§ EXERCISE BRIEF
Your response should contain only the lines running from the top of the data below through the line with "Turkmenistan (USD $)", both included. Pictures must be omitted.

§ EXERCISE INPUTS
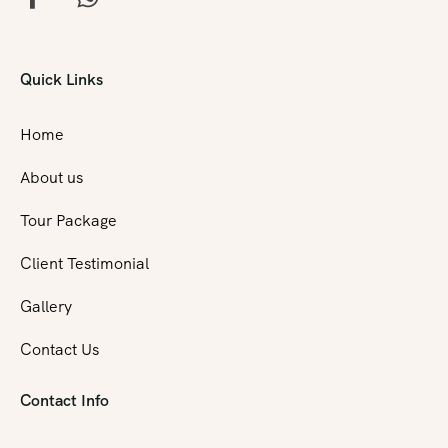
Quick Links
Home
About us
Tour Package
Client Testimonial
Gallery
Contact Us
Contact Info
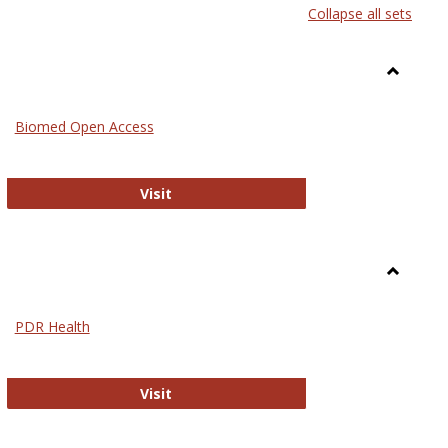
Collapse all sets
list
card
view
view
Toggle
Medicin
Biomed Open Access
Biomed Open Access
Visit
Toggle
Nursing
PDR Health
sues in Nursing
PDR Health
Visit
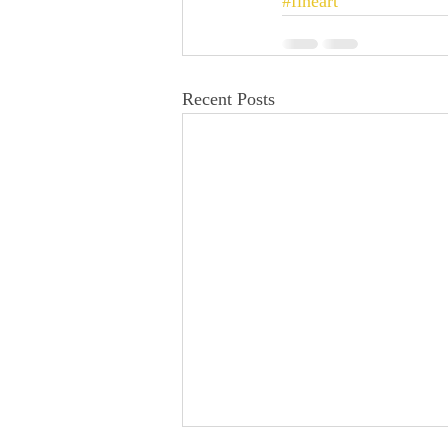
#fineart
Recent Posts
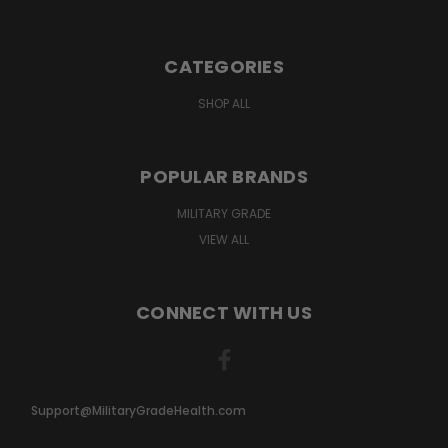
CATEGORIES
SHOP ALL
POPULAR BRANDS
MILITARY GRADE
VIEW ALL
CONNECT WITH US
Support@MilitaryGradeHealth.com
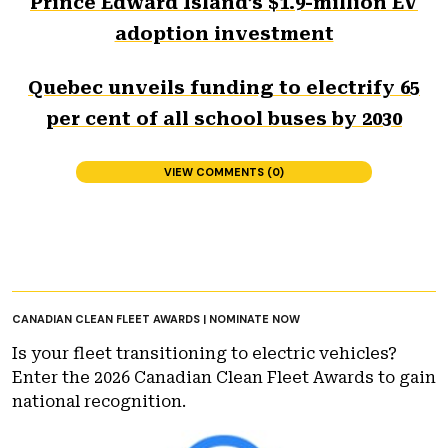
Prince Edward Island’s $1.9-million EV
adoption investment
Quebec unveils funding to electrify 65
per cent of all school buses by 2030
VIEW COMMENTS (0)
CANADIAN CLEAN FLEET AWARDS | NOMINATE NOW
Is your fleet transitioning to electric vehicles?
Enter the 2026 Canadian Clean Fleet Awards to gain
national recognition.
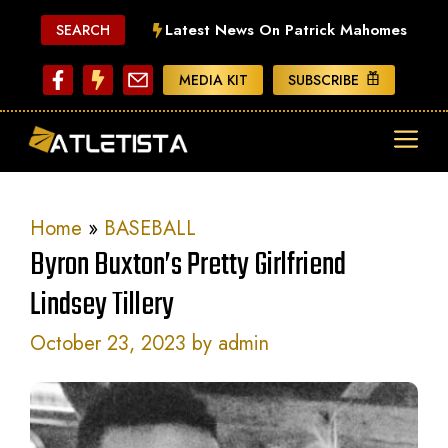
Skip
Latest News On Patrick Mahomes
SEARCH
to
content
MEDIA KIT
SUBSCRIBE
ME
Home
»
BASEBALL
Byron Buxton’s Pretty Girlfriend
Lindsey Tillery
October 23, 2023
by
admin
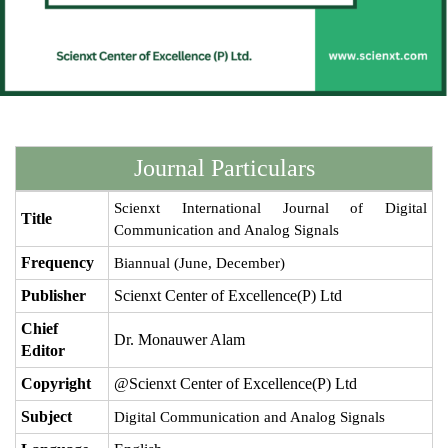
Journal Particulars
Scienxt International Journal of Digital
Title
Communication and Analog Signals
Frequency
Biannual (June, December)
Publisher
Scienxt Center of Excellence(P) Ltd
Chief
Dr. Monauwer Alam
Editor
Copyright
@Scienxt Center of Excellence(P) Ltd
Subject
Digital Communication and Analog Signals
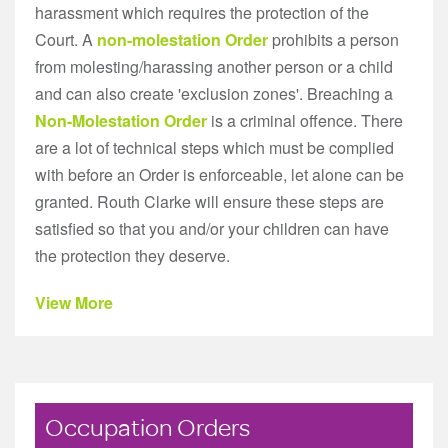
harassment which requires the protection of the
Court. A
non-molestation Order
prohibits a person
from molesting/harassing another person or a child
and can also create 'exclusion zones'. Breaching a
Non-Molestation Order
is a criminal offence. There
are a lot of technical steps which must be complied
with before an Order is enforceable, let alone can be
granted. Routh Clarke will ensure these steps are
satisfied so that you and/or your children can have
the protection they deserve.
View More
Occupation Orders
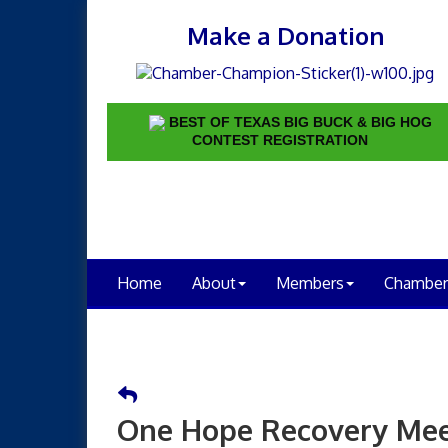
Make a Donation
BEST OF TEXAS BIG BUCK & BIG HOG
CONTEST REGISTRATION
Home
About
Members
Chamber
One Hope Recovery Mee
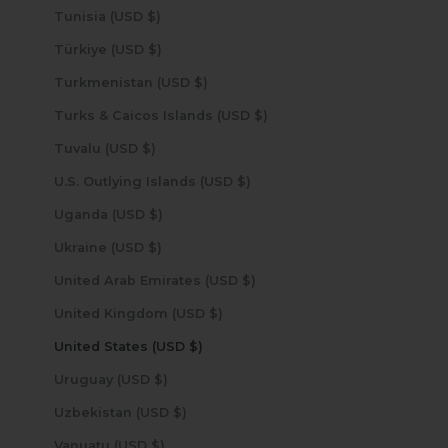
Tunisia (USD $)
Türkiye (USD $)
Turkmenistan (USD $)
Turks & Caicos Islands (USD $)
Tuvalu (USD $)
U.S. Outlying Islands (USD $)
Uganda (USD $)
Ukraine (USD $)
United Arab Emirates (USD $)
United Kingdom (USD $)
United States (USD $)
Uruguay (USD $)
Uzbekistan (USD $)
Vanuatu (USD $)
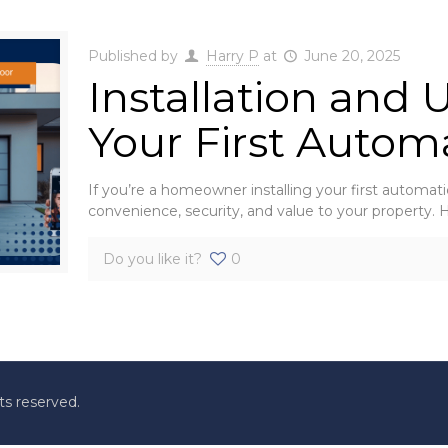
Published by
Harry P
at
June 20, 2025
Installation and 
Your First Autom
If you’re a homeowner installing your first automati
convenience, security, and value to your property.
Do you like it?
0
ts reserved.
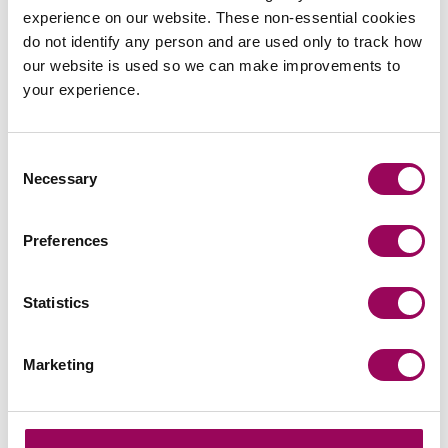
team
experience on our website. These non-essential cookies
do not identify any person and are used only to track how
Send now
our website is used so we can make improvements to
your experience.
Consent
Subscribe to our updates
Necessary
Selection
Preferences
Related services
Statistics
Commercial contracts and agreements
>
Procurement and subsidies
>
Marketing
Public sector
>
Share this page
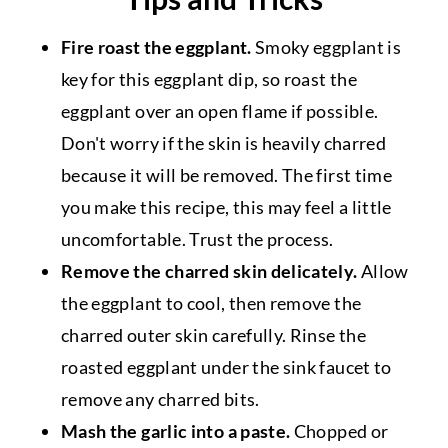
Fire roast the eggplant.
Smoky eggplant is
key for this eggplant dip, so roast the
eggplant over an open flame if possible.
Don't worry if the skin is heavily charred
because it will be removed. The first time
you make this recipe, this may feel a little
uncomfortable. Trust the process.
Remove the charred skin delicately.
Allow
the eggplant to cool, then remove the
charred outer skin carefully. Rinse the
roasted eggplant under the sink faucet to
remove any charred bits.
Mash the garlic into a paste.
Chopped or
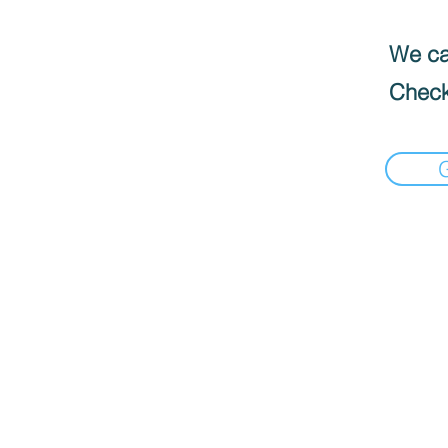
We can
Check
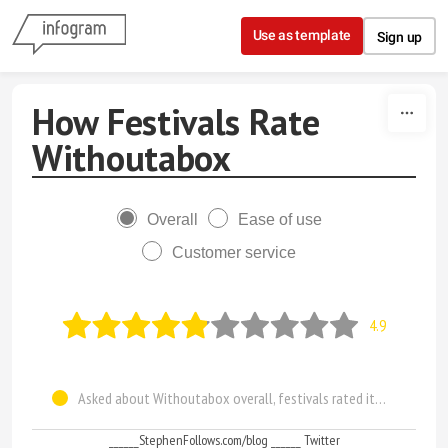
Skip to content
Use as template
Sign up
How Festivals Rate
Withoutabox
Overall
Ease of use
Customer service
4.9
Asked about Withoutabox overall, festivals rated it 4.9 out of 10
______StephenFollows.com/blog ______ Twitter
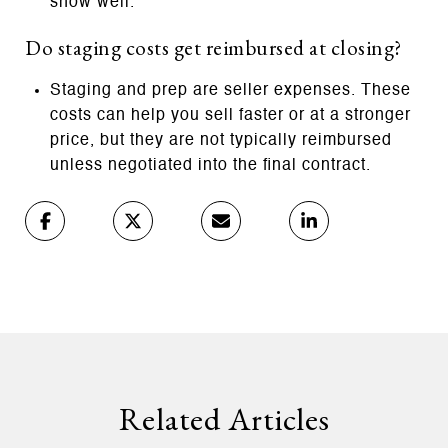
show well.
Do staging costs get reimbursed at closing?
Staging and prep are seller expenses. These
costs can help you sell faster or at a stronger
price, but they are not typically reimbursed
unless negotiated into the final contract.
Related Articles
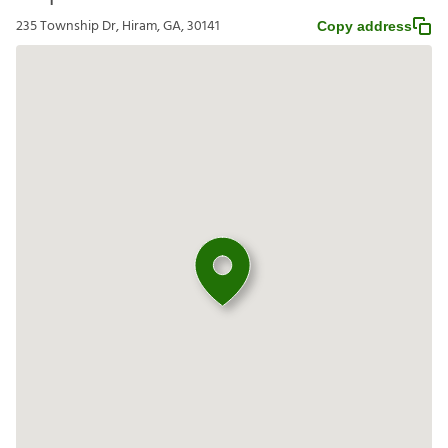
235 Township Dr, Hiram, GA, 30141
Copy address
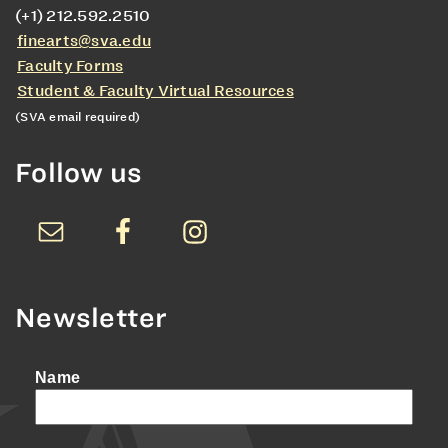
(+1) 212.592.2510
finearts@sva.edu
Faculty Forms
Student & Faculty Virtual Resources
(SVA email required)
Follow us
Newsletter
Name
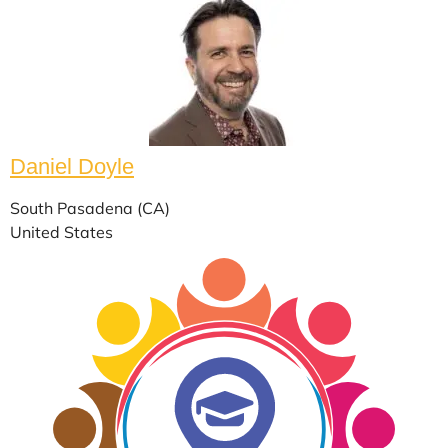
Daniel Doyle
South Pasadena (CA)
United States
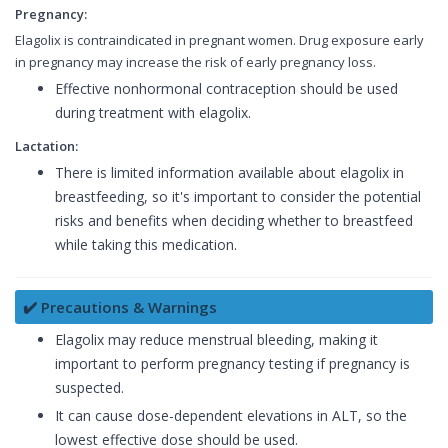
Pregnancy:
Elagolix is contraindicated in pregnant women. Drug exposure early
in pregnancy may increase the risk of early pregnancy loss.
Effective nonhormonal contraception should be used
during treatment with elagolix.
Lactation:
There is limited information available about elagolix in
breastfeeding, so it's important to consider the potential
risks and benefits when deciding whether to breastfeed
while taking this medication.
✔️ Precautions & Warnings
Elagolix may reduce menstrual bleeding, making it
important to perform pregnancy testing if pregnancy is
suspected.
It can cause dose-dependent elevations in ALT, so the
lowest effective dose should be used.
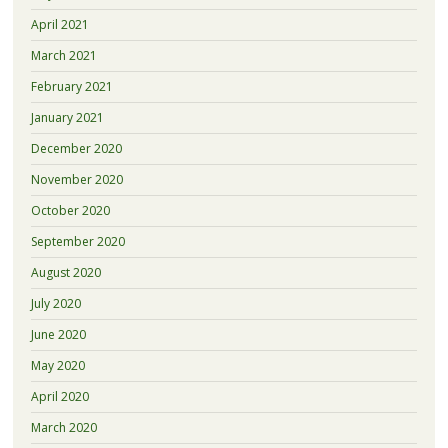
April 2021
March 2021
February 2021
January 2021
December 2020
November 2020
October 2020
September 2020
August 2020
July 2020
June 2020
May 2020
April 2020
March 2020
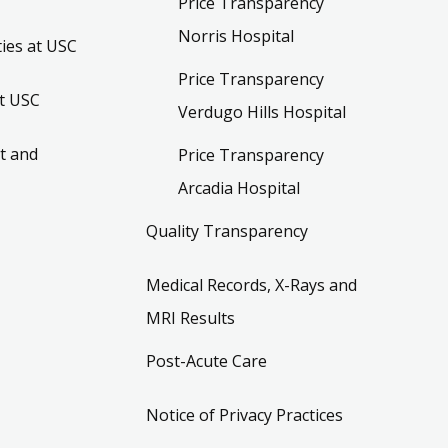
Price Transparency
Norris Hospital
ies at USC
Price Transparency
t USC
Verdugo Hills Hospital
t and
Price Transparency
Arcadia Hospital
Quality Transparency
Medical Records, X-Rays and
MRI Results
Post-Acute Care
Notice of Privacy Practices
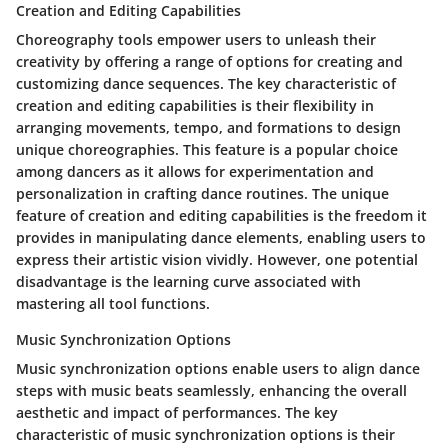
Creation and Editing Capabilities
Choreography tools empower users to unleash their
creativity by offering a range of options for creating and
customizing dance sequences. The key characteristic of
creation and editing capabilities is their flexibility in
arranging movements, tempo, and formations to design
unique choreographies. This feature is a popular choice
among dancers as it allows for experimentation and
personalization in crafting dance routines. The unique
feature of creation and editing capabilities is the freedom it
provides in manipulating dance elements, enabling users to
express their artistic vision vividly. However, one potential
disadvantage is the learning curve associated with
mastering all tool functions.
Music Synchronization Options
Music synchronization options enable users to align dance
steps with music beats seamlessly, enhancing the overall
aesthetic and impact of performances. The key
characteristic of music synchronization options is their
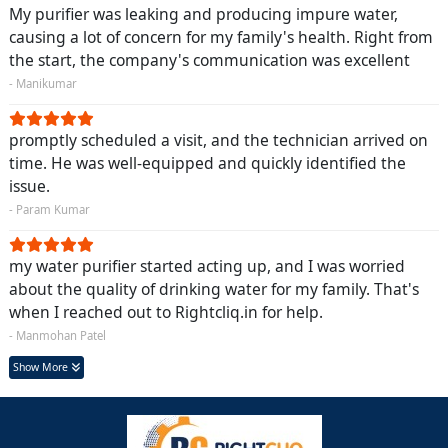
My purifier was leaking and producing impure water,
causing a lot of concern for my family's health. Right from
the start, the company's communication was excellent
- Manikumar
promptly scheduled a visit, and the technician arrived on
time. He was well-equipped and quickly identified the
issue.
- Param Kumar
my water purifier started acting up, and I was worried
about the quality of drinking water for my family. That's
when I reached out to Rightcliq.in for help.
- Manmohan Patel
Show More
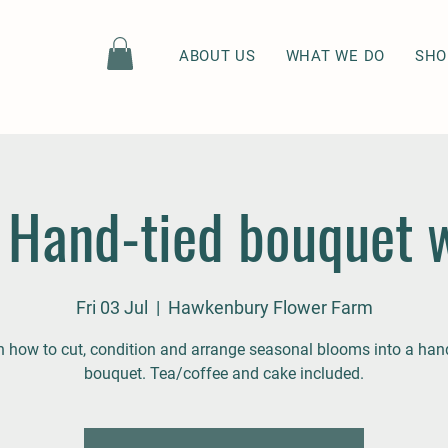
ABOUT US
WHAT WE DO
SHO
Hand-tied bouquet 
Fri 03 Jul
  |  
Hawkenbury Flower Farm
n how to cut, condition and arrange seasonal blooms into a hand
bouquet. Tea/coffee and cake included.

§ TASK SOLUTION
Quick Links
Home
About us
Tour Package
Client Testimonial
Gallery
Contact Us
Contact Info
Collapse all sets
list
card
view
view
Toggle
Medicin
Biomed Open Access
Biomed Open Access
Visit
Toggle
Nursing
PDR Health
sues in Nursing
PDR Health
Visit
#fineart
Recent Posts
CATEGORIES
SHOP ALL
POPULAR BRANDS
MILITARY GRADE
VIEW ALL
CONNECT WITH US
Support@MilitaryGradeHealth.com
Prince Edward Island’s $1.9-million EV
adoption investment
Quebec unveils funding to electrify 65
per cent of all school buses by 2030
VIEW COMMENTS (0)
CANADIAN CLEAN FLEET AWARDS | NOMINATE NOW
Is your fleet transitioning to electric vehicles?
Enter the 2026 Canadian Clean Fleet Awards to gain
national recognition.
Skip
Latest News On Patrick Mahomes
SEARCH
to
content
MEDIA KIT
SUBSCRIBE
ME
Home
»
BASEBALL
Byron Buxton’s Pretty Girlfriend
Lindsey Tillery
October 23, 2023
by
admin
Journal Particulars
Scienxt International Journal of Digital
Title
Communication and Analog Signals
Frequency
Biannual (June, December)
Publisher
Scienxt Center of Excellence(P) Ltd
Chief
Dr. Monauwer Alam
Editor
Copyright
@Scienxt Center of Excellence(P) Ltd
Subject
Digital Communication and Analog Signals
harassment which requires the protection of the
Court. A
non-molestation Order
prohibits a person
from molesting/harassing another person or a child
and can also create 'exclusion zones'. Breaching a
Non-Molestation Order
is a criminal offence. There
are a lot of technical steps which must be complied
with before an Order is enforceable, let alone can be
granted. Routh Clarke will ensure these steps are
satisfied so that you and/or your children can have
the protection they deserve.
View More
Occupation Orders
Make a Donation
BEST OF TEXAS BIG BUCK & BIG HOG
CONTEST REGISTRATION
Home
About
Members
Chamber
One Hope Recovery Mee
Tunisia (USD $)
Türkiye (USD $)
Turkmenistan (USD $)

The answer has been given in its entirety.